STARKE – Tyler Groves wants your vote.
He’s running an unconventional campaign as a write-in candidate to be the next Superintendent of Clay County Schools. He’s collected, and spent, no money. He relies heavily on social media to get his message out to voters. But he knows it’s an uphill, probably impossible, mission.
Not only will his name not be on the Nov. 3 – he’s counting on voters to remember his name – but he’s running against current Superintendent David Broskie, who beat former Superintendent Charlie Van Zant by 10 points in last month’s primary.
And as a resident of Bradford County, he can’t vote for himself.
The campaign, however, continues.
“I’ve been campaigning a lot online and through calls. I get a lot of calls from people trying to reach out,” Groves said. “A podcast here and there, but that’s mainly it.
“The hardest part has been the lack of funds. I’m not trying to raise money or anything of that sort. I’d definitely say being a write-in candidate is a disadvantage, when your name is not even on the ballot.”
Groves currently works for a supermarket chain in Jacksonville, but he has greater aspirations. Instead of starting with a smaller county like Bradford where he has roots, he chose Clay.
“I wanted the experience. I wanted the exposure. I knew Clay County has a large school system, much larger than the one in Bradford County or Baker County or any given neighboring counties,” Groves said. “I imaged it would garner more attention and get more in-person phone calls and meetings.”
Groves’ candidacy came with considerable controversy. Although he’s a registered Republican, the 22-year-old recent Political Science and Religion major from the University of Florida triggered a unique Florida law that restricted all registered Democrats, Independents and voters with no political affiliations from participating in the primary.
Rules say if there are no candidates from an opposing party, all voters can participate in the primary and the winner will be declared the winner of the general election, as well.
There were no Democrats on the ballot, but with Groves’ write-in candidacy, there was opposition for the general election, so only registered Republicans were allowed to pick from a list of three Republican candidates.
That exclusion kept nearly 70,000 non-Republicans from voting for the next superintendent.
Write-ins also effected the races for sheriff and tax collector, although both candidates withdrew a day following the primary.
Groves insists he wasn’t aware of the little-known law. And he said nobody convinced him to run to manipulate the primary.
“I heard that’s a Clay County strategy,” he said. “I had no idea.
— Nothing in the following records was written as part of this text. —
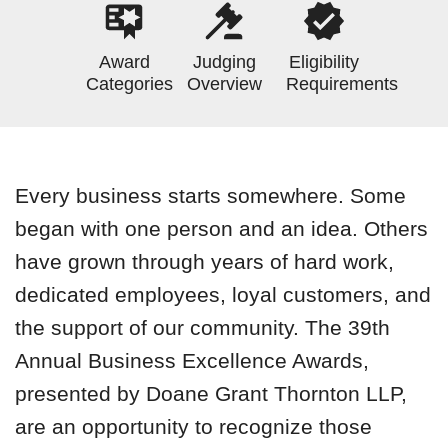
Award
Judging
Eligibility
Categories
Overview
Requirements
Every business starts somewhere. Some
began with one person and an idea. Others
have grown through years of hard work,
dedicated employees, loyal customers, and
the support of our community. The 39th
Annual Business Excellence Awards,
presented by Doane Grant Thornton LLP,
are an opportunity to recognize those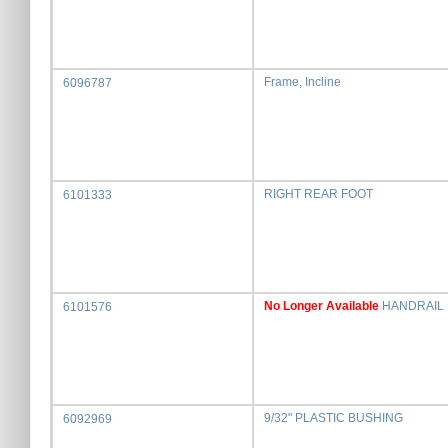
Frame, Incline
6096787
RIGHT REAR FOOT
6101333
No Longer Available
HANDRAIL
6101576
9/32" PLASTIC BUSHING
6092969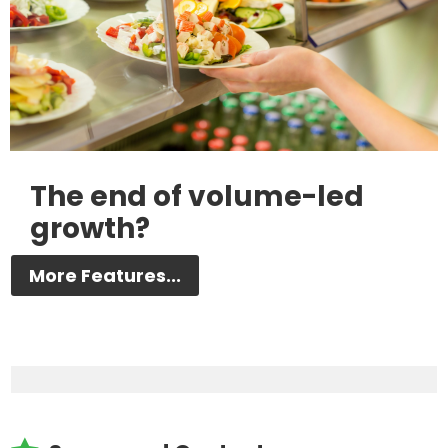
The end of volume-led
growth?
More Features...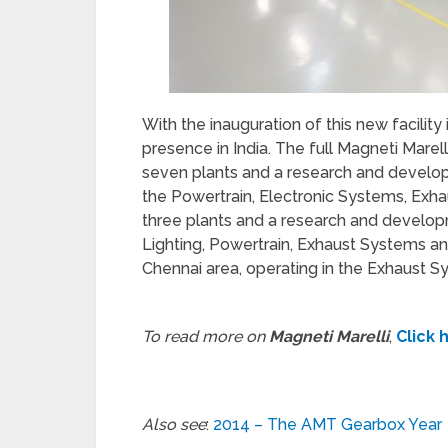
With the inauguration of this new facility
presence in India. The full Magneti Marelli
seven plants and a research and develop
the Powertrain, Electronic Systems, Ex
three plants and a research and developm
Lighting, Powertrain, Exhaust Systems an
Chennai area, operating in the Exhaust S
To read more on
Magneti Marelli
,
Click 
Also see
:
2014 – The AMT Gearbox Year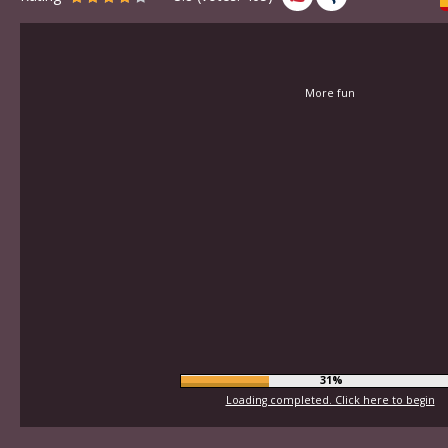
More fun
34%
Loading completed. Click here to begin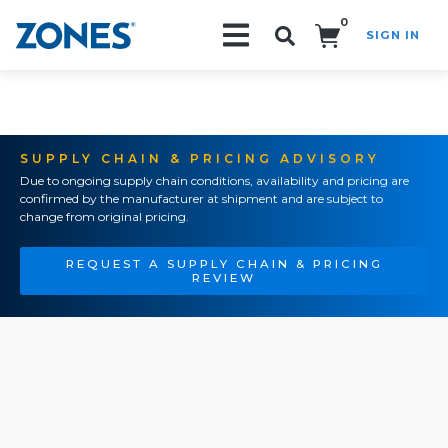
0
SIGN IN
Search!
SUPPLY CHAIN & PRICING ADVISORY
Due to ongoing supply chain conditions, availability and pricing are
confirmed by the manufacturer at shipment and are subject to
change from original pricing.
REQUEST A SUPPLY CHAIN & PRICING
REVIEW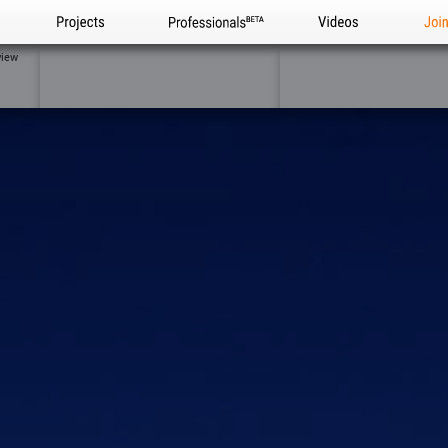
Projects
Professionals
Videos
Joi
view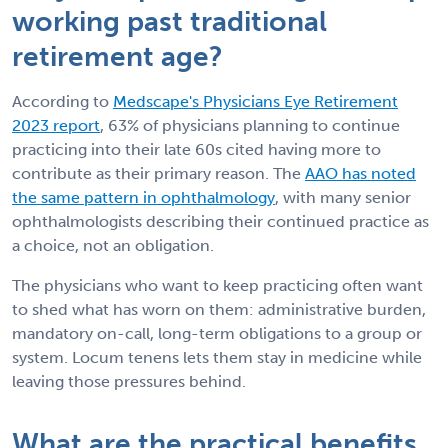
working past traditional
retirement age?
According to
Medscape's Physicians Eye Retirement
2023 report
, 63% of physicians planning to continue
practicing into their late 60s cited having more to
contribute as their primary reason. The
AAO has noted
the same pattern in ophthalmology
, with many senior
ophthalmologists describing their continued practice as
a choice, not an obligation.
The physicians who want to keep practicing often want
to shed what has worn on them: administrative burden,
mandatory on-call, long-term obligations to a group or
system. Locum tenens lets them stay in medicine while
leaving those pressures behind.
What are the practical benefits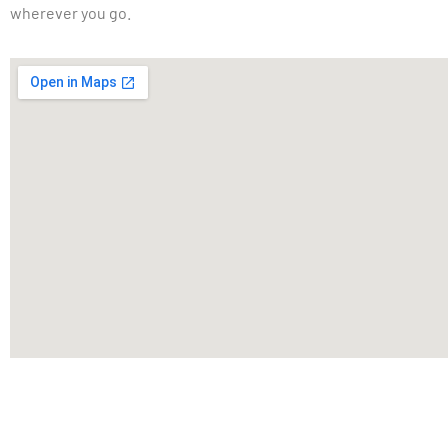
wherever you go.
For Vehicle Wraps, Printing And Graphic 
Installation And Fleet Graphics, Contact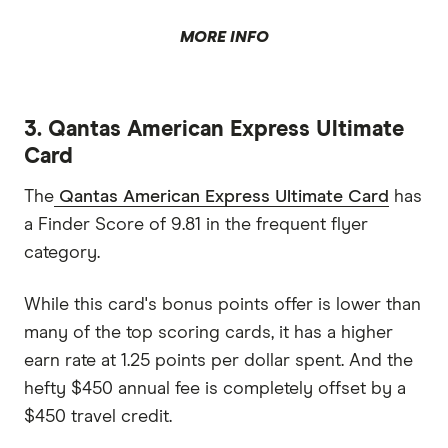
MORE INFO
3. Qantas American Express Ultimate
Card
The
Qantas American Express Ultimate Card
has
a Finder Score of 9.81 in the frequent flyer
category.
While this card's bonus points offer is lower than
many of the top scoring cards, it has a higher
earn rate at 1.25 points per dollar spent. And the
hefty $450 annual fee is completely offset by a
$450 travel credit.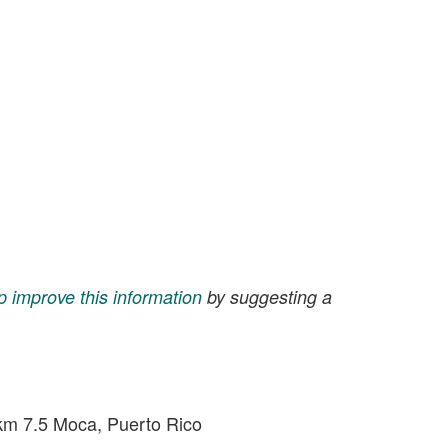
p improve this information
by suggesting a
m 7.5 Moca, Puerto Rico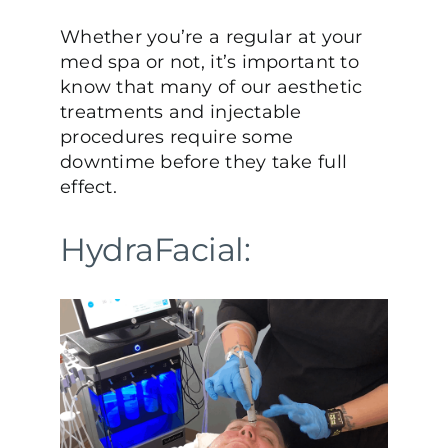
Whether you’re a regular at your
med spa or not, it’s important to
know that many of our aesthetic
treatments and injectable
procedures require some
downtime before they take full
effect.
HydraFacial:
In all those years I studied Political Science, all the ins and outs, I have never heard of this rule. It wasn’t until after I filed and started getting all of these messages on Facebook and phone calls, that somebody told me. You’ve got to be kidding me. I quickly became very unpopular on the Clay County Word of Mouth page.
“I had no idea the attention it would get.”
Groves said his candidacy is real, and he has no plans to quit.
“One of my priorities is getting the ones [teachers] who stay the raises they deserve. I’m a believer if you have experience, you deserve a raise every year. You’re valuable to the entire school system,” he said.
“As the superintendent, I believe in transparency. I believe in being accountable to your constituents. I believe that if you vote for me to do a job, I also expect you to check in on me. It’s not just that I’m going to do the job that I told you, during the tenure I expect accountability – more than just a meeting every now and then or a town hall. I want you to actively to be able to call me, talk to me.”
But first, you have to remember his name.